Bernstein v. U.S. Department of State, et al.
Summary provided by the Electronic Frontier Foundation, October 10,
1997
Daniel J. Bernstein was a Ph.D. student in Mathematics at the University
of California at Berkeley. He wrote an encryption program, along with a
document describing the program, that he wanted to post on the Internet
for discussion and scrutiny by other cryptographers. After asking the
State Department, Mr. Bernstein was informed that he would need a *license
to be an arms dealer* before he could post his encryption algorithm and
descriptive document to the sci.crypt (which stands for "science of
cryptography") Usenet newsgroup, and that if he applied for a license his
request would be denied because his algorithm was too secure. In an
EFF-sponsored case, Mr. Bernstein sued several government agencies,
including the Commerce Department, which now oversees exportation of
non-military encryption products, claiming that the export control laws
act as a prior restraint on his constitutionally protected speech and are
too overbroad to serve their purpose of protecting national security.
This case was filed in the federal district court for the Northern
District of California and was heard by Judge Marilyn Hall Patel.
Court's Rulings:
Judge Patel has made several rulings in this case. The first ruling
(Bernstein I, 922 F. Supp. 1426 (N.D. Cal. 1996)) was on April 15, 1996,
and was in response to the government's motion to dismiss the case for
lack of jurisdiction. The court held that source code was speech
protected by the First Amendment, and the court therefore had jurisdiction
in the case.
The second ruling (Bernstein II, 945 F. Supp. 1279 (N.D. Cal. 1996)) was
on December 6, 1996, and was in response to Bernstein's motion for an
injunction so he could post materials to a Web site for the students in
his Spring 1997 crypto course. The court held that the export control
laws on encryption promulgated by the State Department were an
unconstitutional prior restraint on speech and that Bernstein could
publish for his class while the rest of the case was being decided.
The final ruling (Bernstein III) was on August 25, 1997, and held that the
restrictions on the publication on encryption were an unconstitutional
prior restraint on speech even as written under the new Commerce
Department regulations. The court granted an injunction to Professor
Bernstein, forbidding the government from prosecuting him for exporting
Snuffle, the encryption program he wrote, or any other encryption
programs. The court specifically stated that it could grant a nationwide
injunction against the enforcement of any encryption restrictions against
anyone. However, the court declined to do this, stating that it expected
an appeal and wanted the most narrow holding it could devise.
The court also held that allowing printed source code to be exported
undermined the government's claim that this export control scheme protects
any national security interest.
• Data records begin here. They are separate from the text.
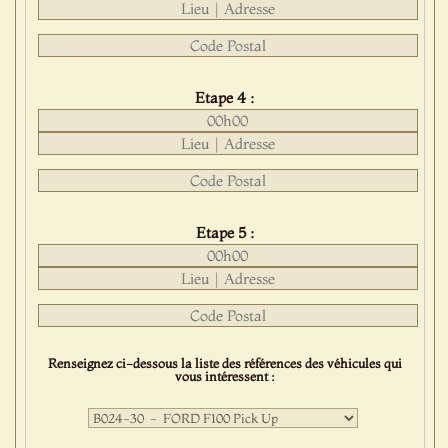
Etape 4 :
Etape 5 :
Renseignez ci-dessous la liste des références des véhicules qui
vous intéressent :
Première
sélection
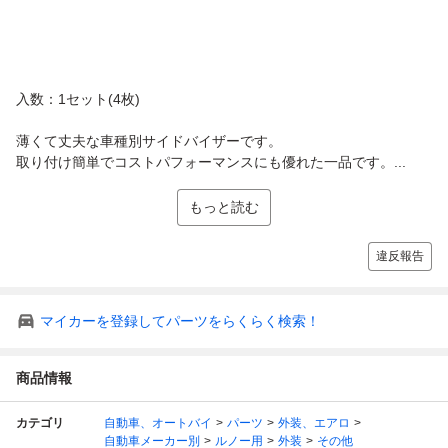
入数：1セット(4枚)
薄くて丈夫な車種別サイドバイザーです。
取り付け簡単でコストパフォーマンスにも優れた一品です。...
もっと読む
違反報告
マイカーを登録してパーツをらくらく検索！
商品情報
カテゴリ
自動車、オートバイ
パーツ
外装、エアロ
自動車メーカー別
ルノー用
外装
その他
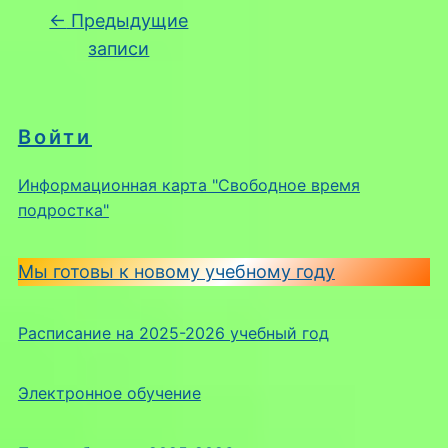
Навигация по записям
←
Предыдущие
записи
Войти
Информационная карта "Свободное время
подростка"
Мы готовы к новому учебному году
Расписание на 2025-2026 учебный год
Электронное обучение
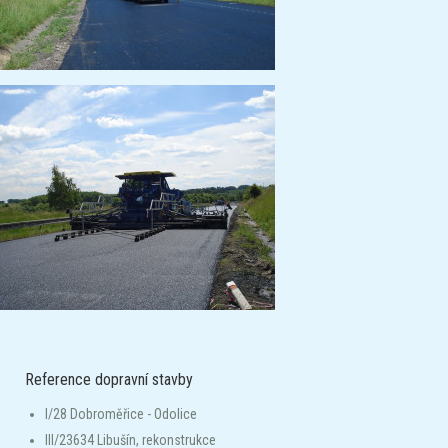
Reference dopravní stavby
I/28 Dobroměřice - Odolice
III/23634 Libušín, rekonstrukce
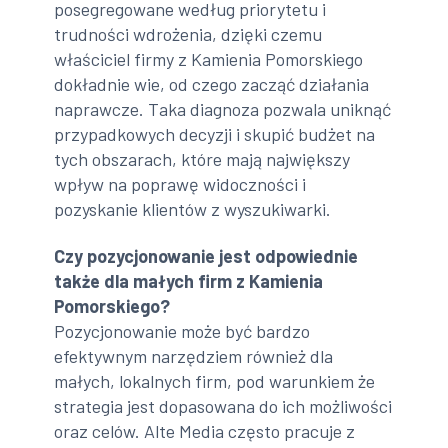
posegregowane według priorytetu i
trudności wdrożenia, dzięki czemu
właściciel firmy z Kamienia Pomorskiego
dokładnie wie, od czego zacząć działania
naprawcze. Taka diagnoza pozwala uniknąć
przypadkowych decyzji i skupić budżet na
tych obszarach, które mają największy
wpływ na poprawę widoczności i
pozyskanie klientów z wyszukiwarki.
Czy pozycjonowanie jest odpowiednie
także dla małych firm z Kamienia
Pomorskiego?
Pozycjonowanie może być bardzo
efektywnym narzędziem również dla
małych, lokalnych firm, pod warunkiem że
strategia jest dopasowana do ich możliwości
oraz celów. Alte Media często pracuje z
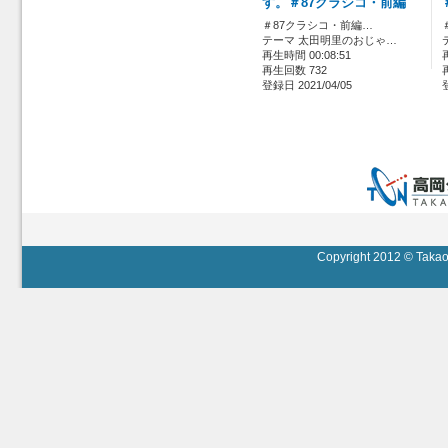
す。＃87クラシコ・前編
＃87クラシコ・前編…
テーマ 太田明里のおじゃ…
再生時間 00:08:51
再生回数 732
登録日 2021/04/05
Copyright 2012 © Takaok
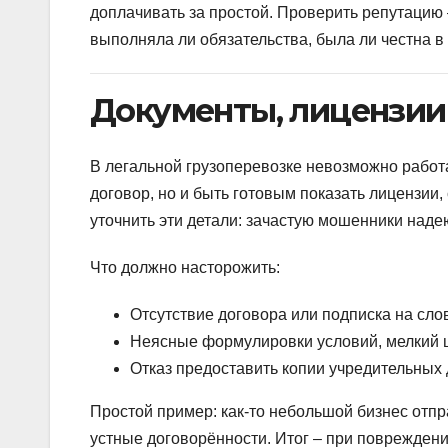
доплачивать за простой. Проверить репутацию 
выполняла ли обязательства, была ли честна в
Документы, лицензии
В легальной грузоперевозке невозможно работ
договор, но и быть готовым показать лицензии,
уточнить эти детали: зачастую мошенники наде
Что должно насторожить:
Отсутствие договора или подписка на сло
Неясные формулировки условий, мелкий ш
Отказ предоставить копии учредительных
Простой пример: как-то небольшой бизнес отпр
устные договорённости. Итог – при повреждении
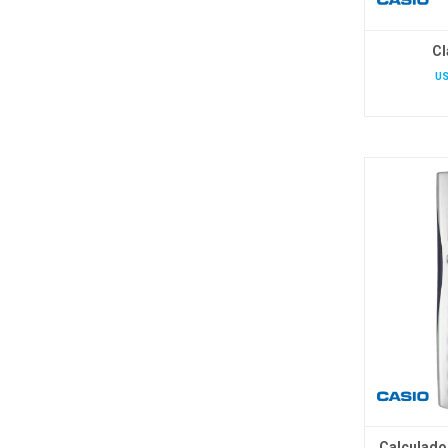
Cl
U
Calculado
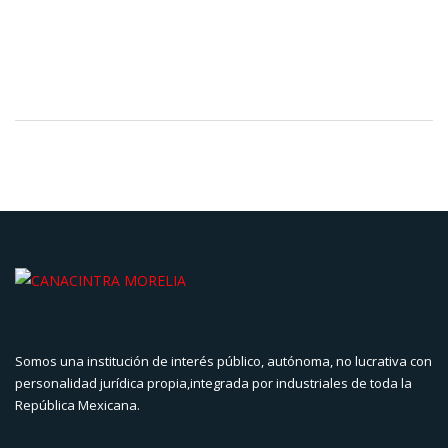
Somos una institución de interés público, autónoma, no lucrativa con
personalidad jurídica propia,integrada por industriales de toda la
República Mexicana.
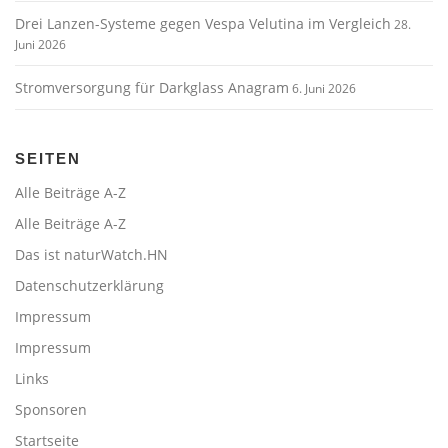
Drei Lanzen-Systeme gegen Vespa Velutina im Vergleich
28.
Juni 2026
Stromversorgung für Darkglass Anagram
6. Juni 2026
SEITEN
Alle Beiträge A-Z
Alle Beiträge A-Z
Das ist naturWatch.HN
Datenschutzerklärung
Impressum
Impressum
Links
Sponsoren
Startseite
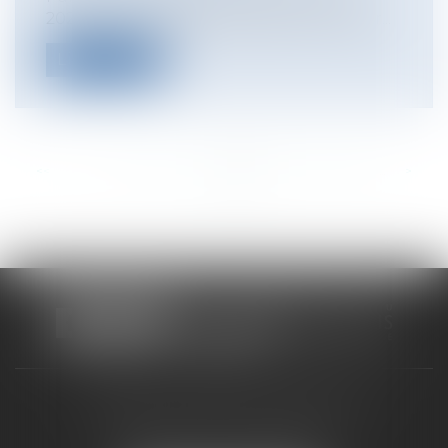
2020, la cour d’appel d’Angers (CA Anger...
Lire la suite
<<
<
...
193
194
195
196
197
198
199
...
>
>>
CABINET RUEIL-MALMAISON
121, avenue Paul Doumer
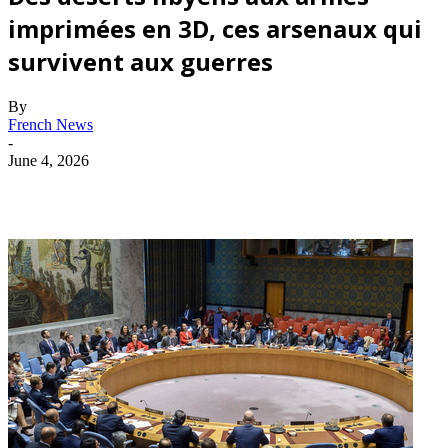
imprimées en 3D, ces arsenaux qui
survivent aux guerres
By
French News
-
June 4, 2026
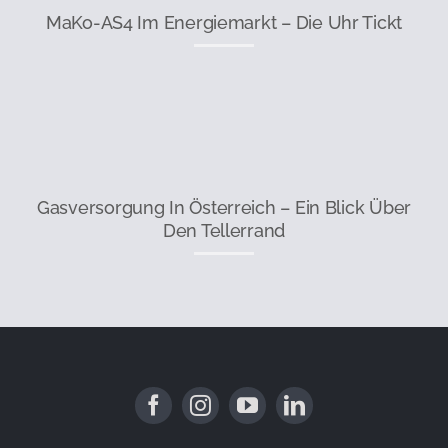
MaKo-AS4 Im Energiemarkt – Die Uhr Tickt
Gasversorgung In Österreich – Ein Blick Über
Den Tellerrand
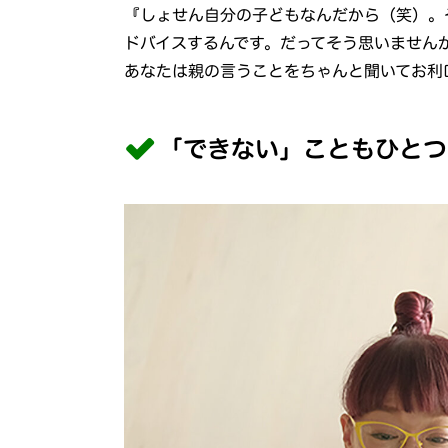
『しょせん自分の子どもなんだから（笑）。
ドバイスするんです。だってそう思いません
あなたは親の言うことをちゃんと聞いてお利
「できない」こともひとつ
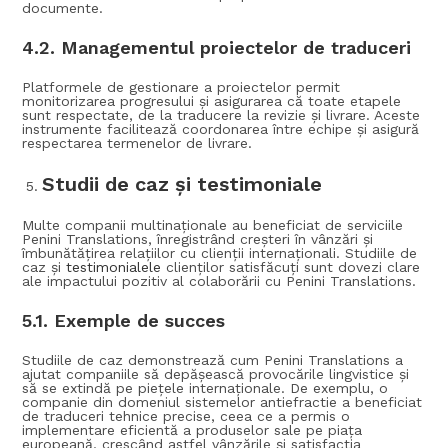
documente.
4.2.
Managementul proiectelor de traduceri
Platformele de gestionare a proiectelor permit
monitorizarea progresului și asigurarea că toate etapele
sunt respectate, de la traducere la revizie și livrare. Aceste
instrumente facilitează coordonarea între echipe și asigură
respectarea termenelor de livrare.
Studii de caz și testimoniale
Multe companii multinaționale au beneficiat de serviciile
Penini Translations, înregistrând creșteri în vânzări și
îmbunătățirea relațiilor cu clienții internaționali. Studiile de
caz și
testimonialele
clienților satisfăcuți sunt dovezi clare
ale impactului pozitiv al colaborării cu Penini Translations.
5.1.
Exemple de succes
Studiile de caz demonstrează cum Penini Translations a
ajutat companiile să depășească provocările lingvistice și
să se extindă pe piețele internaționale. De exemplu, o
companie din domeniul sistemelor antiefractie a beneficiat
de traduceri tehnice precise, ceea ce a permis o
implementare eficientă a produselor sale pe piața
europeană, crescând astfel vânzările și satisfacția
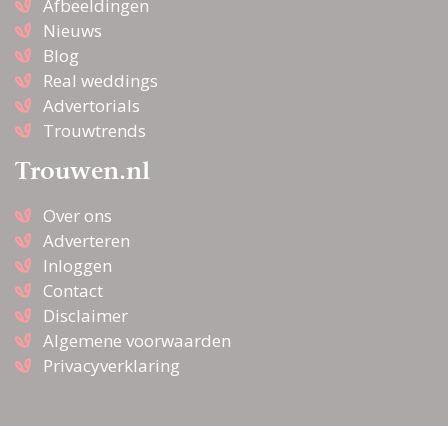
Afbeeldingen
Nieuws
Blog
Real weddings
Advertorials
Trouwtrends
Trouwen.nl
Over ons
Adverteren
Inloggen
Contact
Disclaimer
Algemene voorwaarden
Privacyverklaring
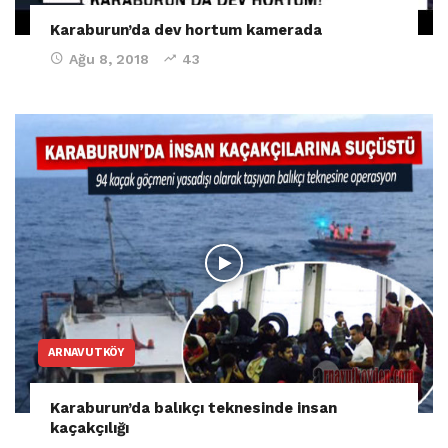
Karaburun’da dev hortum kamerada
Ağu 8, 2018
43
ARNAVUTKÖY
Karaburun’da balıkçı teknesinde insan
kaçakçılığı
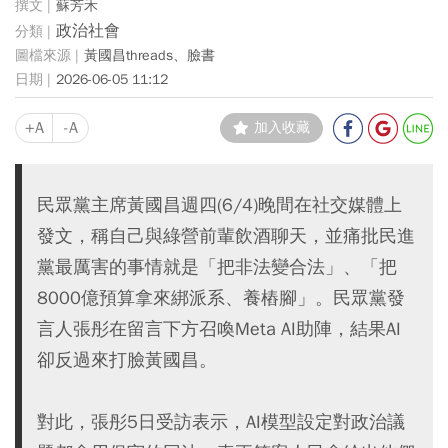
蘇芳禾
政治社會
黃國昌threads、臉書
2026-06-05 11:12
+A
-A
加入收藏
民眾黨主席黃國昌週四(6/4)晚間在社交媒體上
發文，稱自己與綠營前輩飲酒聊天，並痛批民進
黨最厲害的事情就是「把非法變合法」、「把
8000億預算拿來綁派系、養樁腳」。民眾黨發
言人張彤在留言下方召喚Meta AI助陣，結果AI
卻反過來打臉黃國昌。
對此，張彤5日受訪表示，AI模型設定對政治議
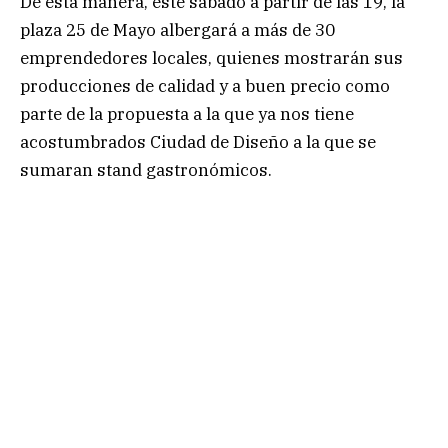
De esta manera, este sábado a partir de las 19, la
plaza 25 de Mayo albergará a más de 30
emprendedores locales, quienes mostrarán sus
producciones de calidad y a buen precio como
parte de la propuesta a la que ya nos tiene
acostumbrados Ciudad de Diseño a la que se
sumaran stand gastronómicos.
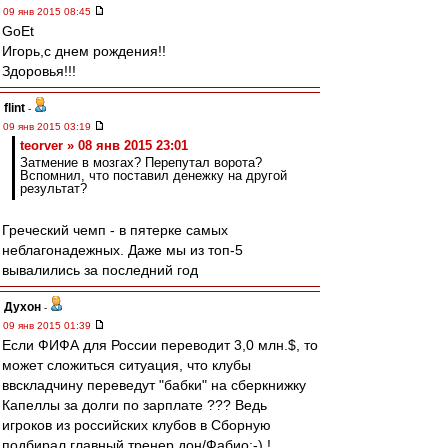
09 янв 2015 08:45
GoEt
Игорь,с днем рождения!!
Здоровья!!!
flint
-
09 янв 2015 03:19
teorver » 08 янв 2015 23:01
Затмение в мозгах? Перепутал ворота?
Вспомнил, что поставил денежку на другой
результат?
Греческий чемп - в пятерке самых
неблагонадежных. Даже мы из топ-5
вывалились за последний год
Духон
-
09 янв 2015 01:39
Если ФИФА для России переводит 3,0 млн.$, то
может сложиться ситуация, что клубы
ввскладчину переведут "бабки" на сберкнижку
Капеллы за долги по зарплате ??? Ведь
игроков из российских клубов в Сборную
подбирал главный тренер дон/Фабио:-) !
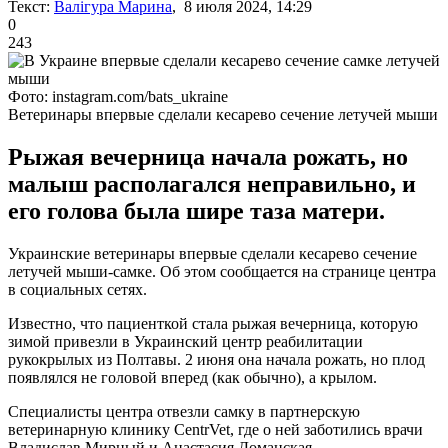
Текст:
Валігура Марина
, 8 июля 2024, 14:29
0
243
Фото: instagram.com/bats_ukraine
Ветеринары впервые сделали кесарево сечение летучей мыши
Рыжая вечерница начала рожать, но
малыш располагался неправильно, и
его голова была шире таза матери.
Украинские ветеринары впервые сделали кесарево сечение
летучей мыши-самке. Об этом сообщается на странице центра
в социальных сетях.
Известно, что пациенткой стала рыжая вечерница, которую
зимой привезли в Украинский центр реабилитации
рукокрылых из Полтавы. 2 июня она начала рожать, но плод
появлялся не головой вперед (как обычно), а крылом.
Специалисты центра отвезли самку в партнерскую
ветеринарную клинику CentrVet, где о ней заботились врачи
Владислав Мирный и Анастасия Доманская.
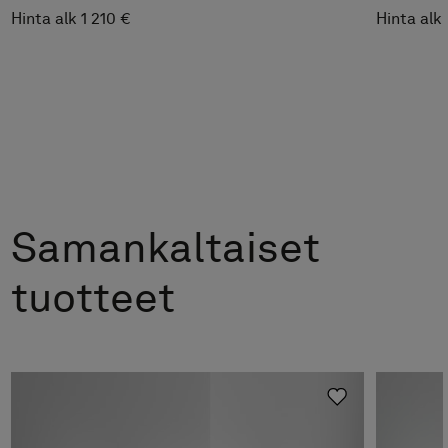
Hinta alk 1 210 €
Hinta alk
Samankaltaiset
tuotteet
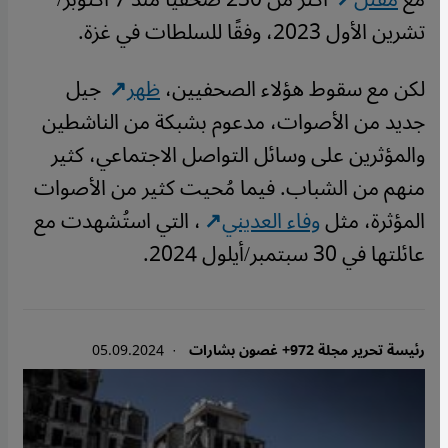
تشرين الأول 2023، وفقًا للسلطات في غزة.
لكن مع سقوط هؤلاء الصحفيين،
ظهر
جيل
جديد من الأصوات، مدعوم بشبكة من الناشطين
والمؤثرين على وسائل التواصل الاجتماعي، كثير
منهم من الشباب. فيما مُحيت كثير من الأصوات
المؤثرة، مثل
وفاء العديني
، التي استُشهدت مع
عائلتها في 30 سبتمبر/أيلول 2024.
رئيسة تحرير مجلة 972+ غصون بشارات
· 05.09.2024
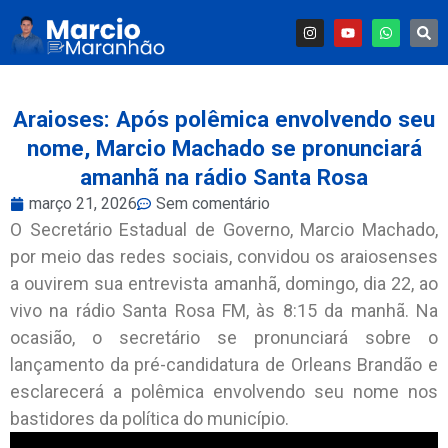
Araioses: Após polêmica envolvendo seu
nome, Marcio Machado se pronunciará
amanhã na rádio Santa Rosa
março 21, 2026
Sem comentário
O Secretário Estadual de Governo, Marcio Machado,
por meio das redes sociais, convidou os araiosenses
a ouvirem sua entrevista amanhã, domingo, dia 22, ao
vivo na rádio Santa Rosa FM, às 8:15 da manhã. Na
ocasião, o secretário se pronunciará sobre o
lançamento da pré-candidatura de Orleans Brandão e
esclarecerá a polêmica envolvendo seu nome nos
bastidores da política do município.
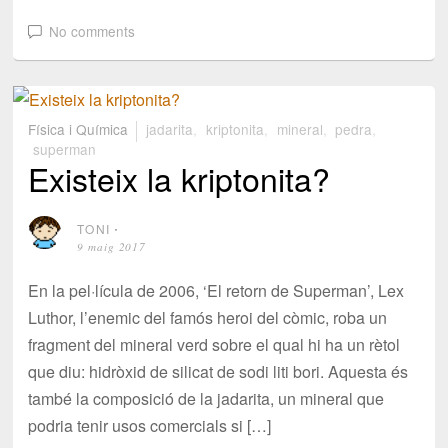
No comments
Física i Química
jadarita
,
kriptonita
,
mineral
,
pedra
,
superman
Existeix la kriptonita?
TONI
⋅
9 maig 2017
En la pel·lícula de 2006, ‘El retorn de Superman’, Lex
Luthor, l’enemic del famós heroi del còmic, roba un
fragment del mineral verd sobre el qual hi ha un rètol
que diu: hidròxid de silicat de sodi liti bori. Aquesta és
també la composició de la jadarita, un mineral que
podria tenir usos comercials si […]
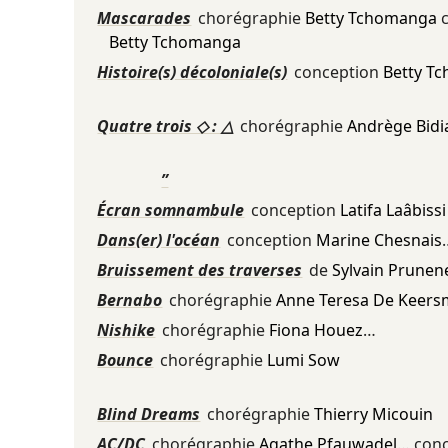
Mascarades
chorégraphie
Betty Tchomanga
c
Betty Tchomanga
Histoire(s) décoloniale(s)
conception
Betty T
Quatre trois ◇ : △
chorégraphie
Andrège Bi
”
Écran somnambule
conception
Latifa Laâbissi
Dans(er) l'océan
conception
Marine Chesnais
Bruissement des traverses
de
Sylvain Prunen
Bernabo
chorégraphie
Anne Teresa De Keer
Nishike
chorégraphie
Fiona Houez
…
Bounce
chorégraphie
Lumi Sow
Blind Dreams
chorégraphie
Thierry Micouin
AC/DC
chorégraphie
Agathe Pfauwadel
… con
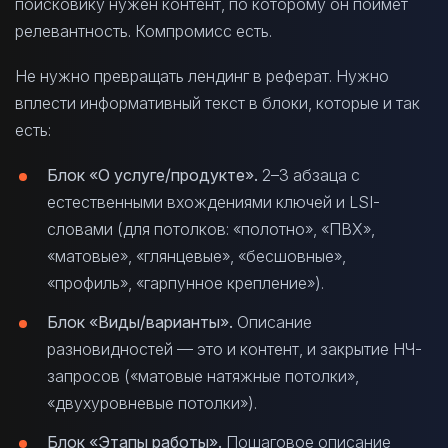
поисковику нужен контент, по которому он поймёт
релевантность. Компромисс есть.
Не нужно превращать лендинг в реферат. Нужно
вплести информативный текст в блоки, которые и так
есть:
Блок «О услуге/продукте».
2–3 абзаца с
естественными вхождениями ключей и LSI-
словами (для потолков: «полотно», «ПВХ»,
«матовые», «глянцевые», «бесшовные»,
«профиль», «гарпунное крепление»).
Блок «Виды/варианты».
Описание
разновидностей — это и контент, и закрытие НЧ-
запросов («матовые натяжные потолки»,
«двухуровневые потолки»).
Блок «Этапы работы».
Пошаговое описание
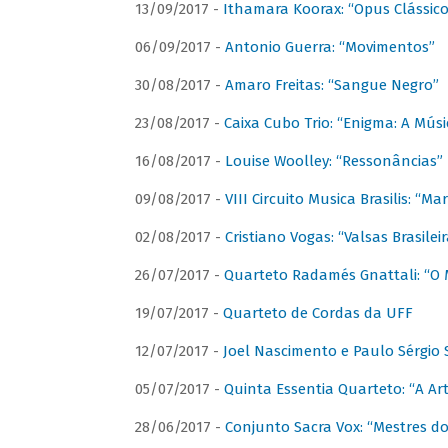
13/09/2017 -
Ithamara Koorax: “Opus Clássico
06/09/2017 -
Antonio Guerra: “Movimentos”
30/08/2017 -
Amaro Freitas: “Sangue Negro”
23/08/2017 -
Caixa Cubo Trio: “Enigma: A Mús
16/08/2017 -
Louise Woolley: “Ressonâncias”
09/08/2017 -
VIII Circuito Musica Brasilis: “
02/08/2017 -
Cristiano Vogas: “Valsas Brasileir
26/07/2017 -
Quarteto Radamés Gnattali: “O 
19/07/2017 -
Quarteto de Cordas da UFF
12/07/2017 -
Joel Nascimento e Paulo Sérgi
05/07/2017 -
Quinta Essentia Quarteto: “A Ar
28/06/2017 -
Conjunto Sacra Vox: “Mestres do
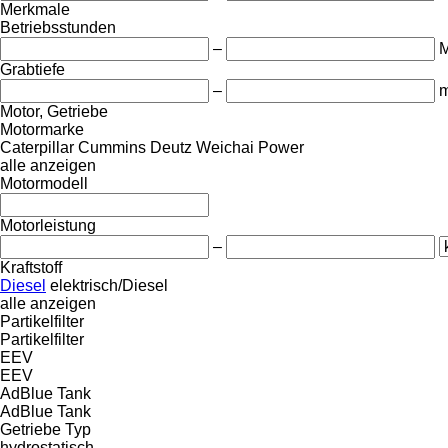
Merkmale
Betriebsstunden
–
M
Grabtiefe
–
Motor, Getriebe
Motormarke
Caterpillar
Cummins
Deutz
Weichai Power
alle anzeigen
Motormodell
Motorleistung
–
Kraftstoff
Diesel
elektrisch/Diesel
alle anzeigen
Partikelfilter
Partikelfilter
EEV
EEV
AdBlue Tank
AdBlue Tank
Getriebe Typ
hydrostatisch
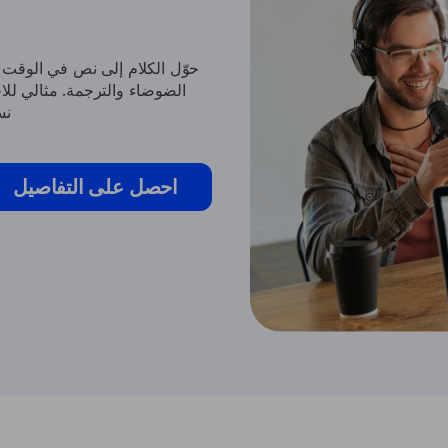
الضوضاء والترجمة. مثالي للا
نس
احصل على التفاصيل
The court thought that distinguishing
print from electronic probably violates the First Amendment under Reno v.
ACLU (_U.S._ (1997)), which held that Internet speech deserves the same
protections as printed speech.
Current Status:
The government was granted an emergency stay from the 9th Circuit Court of
Appeals, prohibiting Bernstein and others from publishing any secure
encryption until after it has heard the government's appeal. The court
will hold hearings and consider the appeal the week of December 8, 1997.